Exercise: Take the data below and copy exactly the lines starting at the one with "(633, 343) none" and finishing at the one with "[901,505,989,520] FireStore, ->", both included.

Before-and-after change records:
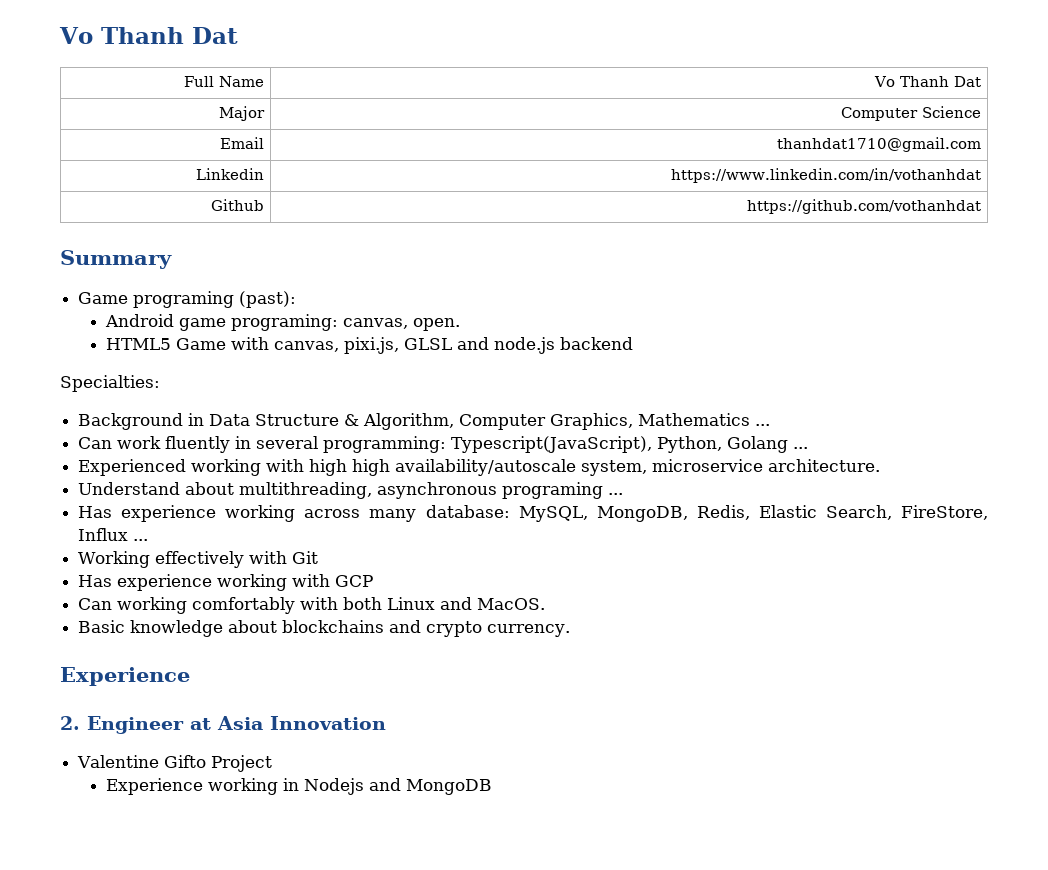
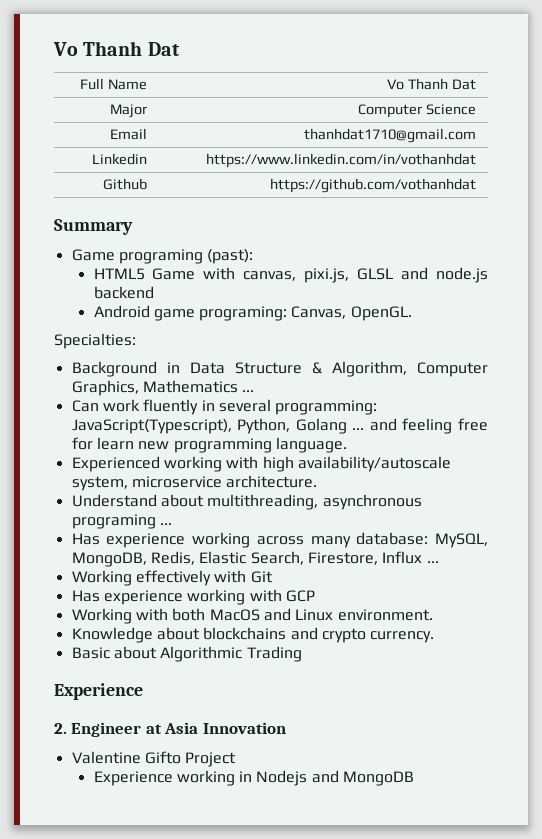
[104,314,460,331] // Android game programing: canvas, open. -> (254, 256) none
(633, 343) none -> [93,305,412,321] // Android game programing: Canvas, OpenGL.
[451,436,653,453] Typescript(JavaScript), -> [71,419,232,434] JavaScript(Typescript),
(809, 448) none -> [369,418,488,434] [71,437,347,453] and feeling free for learn new programming language.
[352,459,391,476] high -> (294, 464) none
[901,505,989,520] FireStore, -> [307,552,378,565] Firestore,
[78,597,546,614] [78,620,224,637] Can working comfortably with both Linux and MacOS. // Basic knowledge -> [71,608,433,624] [71,627,153,643] Working with both MacOS and Linux environment. // Knowledge
(571, 630) none -> [71,646,302,662] // Basic about Algorithmic Trading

Solution for this task:
(633, 343) none -> [93,305,412,321] // Android game programing: Canvas, OpenGL.
[451,436,653,453] Typescript(JavaScript), -> [71,419,232,434] JavaScript(Typescript),
(809, 448) none -> [369,418,488,434] [71,437,347,453] and feeling free for learn new programming language.
[352,459,391,476] high -> (294, 464) none
[901,505,989,520] FireStore, -> [307,552,378,565] Firestore,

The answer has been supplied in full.